[ABOUT THIS TASK] Leave the pictures behind and repeat all the entries exactly.

+ + + + +

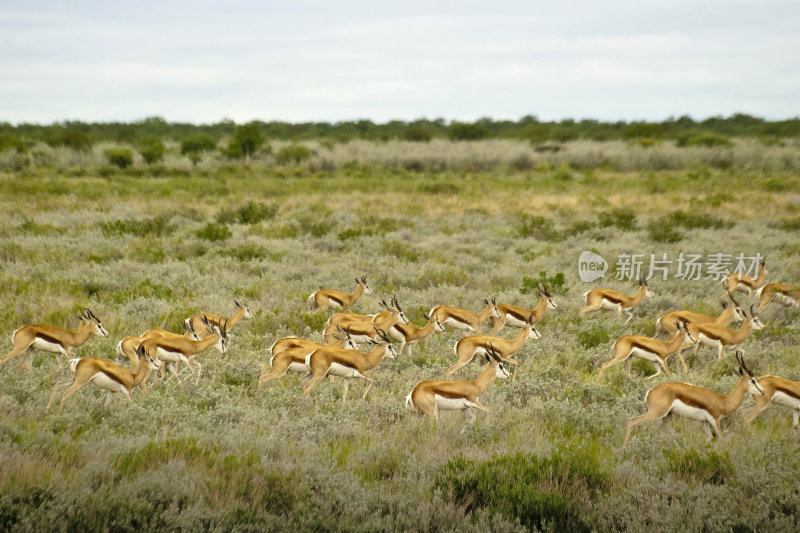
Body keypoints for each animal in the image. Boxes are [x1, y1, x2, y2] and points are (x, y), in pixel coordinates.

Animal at [620, 352, 764, 446]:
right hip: (657, 413)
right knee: (632, 421)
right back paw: (622, 450)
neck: (724, 401)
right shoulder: (714, 420)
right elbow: (722, 438)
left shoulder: (704, 422)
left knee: (663, 433)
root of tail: (651, 391)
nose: (763, 391)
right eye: (753, 380)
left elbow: (708, 439)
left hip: (667, 416)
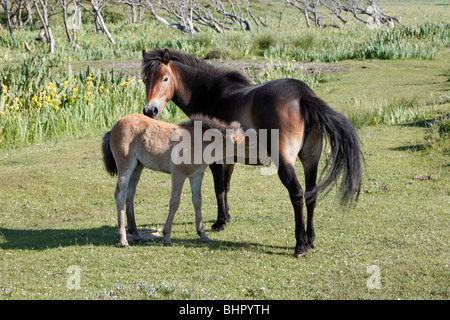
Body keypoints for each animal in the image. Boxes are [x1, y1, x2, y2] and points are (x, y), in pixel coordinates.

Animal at [141, 48, 362, 258]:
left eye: (165, 78)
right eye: (144, 79)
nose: (150, 111)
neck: (213, 95)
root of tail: (303, 95)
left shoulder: (214, 160)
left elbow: (219, 188)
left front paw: (219, 223)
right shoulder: (229, 159)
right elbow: (226, 187)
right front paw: (226, 217)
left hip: (285, 162)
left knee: (297, 193)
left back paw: (300, 244)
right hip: (310, 159)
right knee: (310, 194)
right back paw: (311, 239)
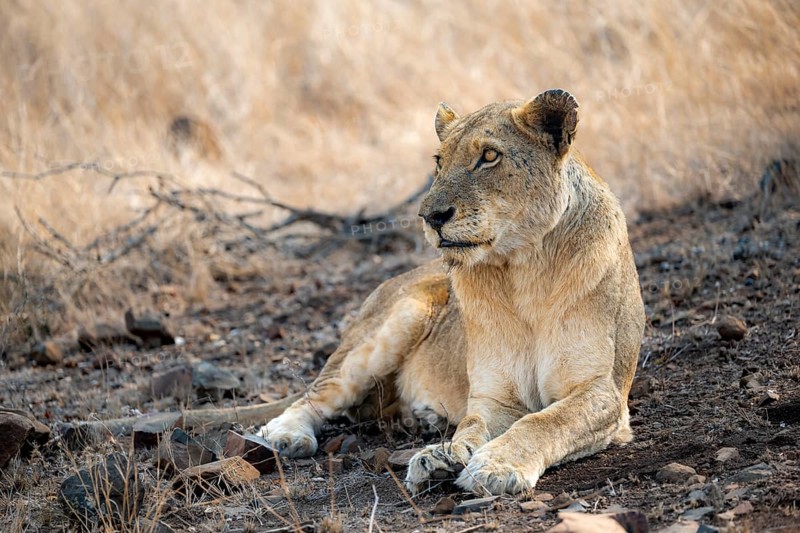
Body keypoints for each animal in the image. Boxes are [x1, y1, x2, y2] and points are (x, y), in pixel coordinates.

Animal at [256, 89, 645, 496]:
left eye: (489, 156)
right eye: (439, 162)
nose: (430, 216)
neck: (524, 272)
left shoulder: (602, 392)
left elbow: (543, 423)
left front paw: (493, 466)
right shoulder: (494, 396)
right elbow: (473, 425)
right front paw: (446, 457)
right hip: (395, 322)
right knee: (316, 394)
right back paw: (287, 435)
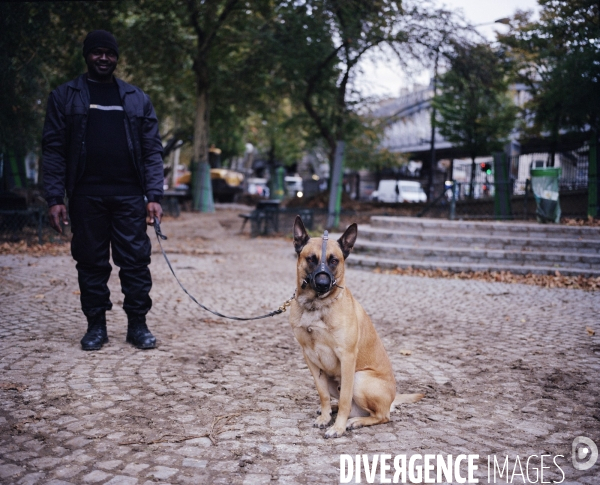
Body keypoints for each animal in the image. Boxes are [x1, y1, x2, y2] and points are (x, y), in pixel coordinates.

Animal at [290, 217, 422, 436]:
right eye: (311, 259)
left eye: (334, 260)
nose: (323, 283)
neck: (317, 306)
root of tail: (392, 400)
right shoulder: (310, 358)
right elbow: (322, 394)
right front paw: (325, 416)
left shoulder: (347, 357)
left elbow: (345, 399)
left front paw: (338, 427)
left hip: (360, 379)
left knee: (381, 416)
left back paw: (356, 421)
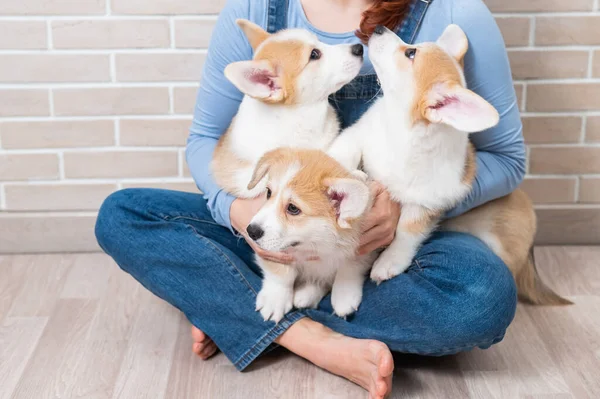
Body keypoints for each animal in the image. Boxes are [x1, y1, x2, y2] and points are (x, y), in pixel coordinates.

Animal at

+ + + + +

[ANSWER BOX]
Body keypoints for each animal in the image. Boxes are [x1, y1, x2, y2] and points are (x, y), in pixel coordinates.

Animal at [620, 352, 764, 446]:
right hip: (657, 413)
right knee: (632, 421)
right back paw: (622, 450)
neck: (724, 401)
right shoulder: (714, 420)
right elbow: (722, 438)
left shoulder: (704, 422)
left knee: (663, 433)
root of tail: (651, 391)
nose: (763, 391)
right eye: (753, 380)
left elbow: (708, 439)
left hip: (667, 416)
Body keypoints for each animal in the image. Boxes are [x1, y1, x2, y2] and points are (x, y), in pixel coordinates.

Animal at [141, 48, 362, 258]:
left eye: (165, 78)
right eye: (144, 79)
nose: (150, 111)
neck: (213, 95)
root of tail: (303, 95)
left shoulder: (214, 160)
left elbow: (219, 188)
left front paw: (219, 223)
right shoulder: (229, 159)
right elbow: (226, 187)
right front paw: (226, 217)
left hip: (285, 162)
left knee: (297, 193)
left back paw: (300, 244)
right hip: (310, 159)
right knee: (310, 194)
right back paw: (311, 239)
Body keypoints for each animal in the image. Boxes are [x1, y1, x2, y2] and points are (x, y), in pixel coordinates.

Animal at [256, 89, 645, 496]:
left eye: (489, 156)
right eye: (439, 162)
nose: (430, 216)
neck: (524, 272)
left shoulder: (602, 392)
left elbow: (543, 423)
left front paw: (493, 466)
right shoulder: (494, 396)
right elbow: (473, 425)
right front paw: (446, 457)
right hip: (395, 322)
right knee: (316, 394)
right back paw: (287, 435)
Body keypoints for each animal in the image. Boxes are [x1, y1, x2, y2] and points are (x, y), in pixel coordinates.

Animal at [290, 217, 422, 436]:
right eye: (311, 259)
left eye: (334, 260)
nose: (323, 283)
neck: (317, 306)
root of tail: (392, 400)
right shoulder: (310, 358)
right elbow: (322, 394)
right front paw: (325, 416)
left shoulder: (347, 357)
left elbow: (345, 399)
left front paw: (338, 427)
left hip: (360, 379)
left knee: (381, 416)
left back paw: (356, 421)
Body keypoints for each animal in the image. Boxes are [x1, y1, x2, y2] and points are (x, y), in pixel coordinates.

Animal at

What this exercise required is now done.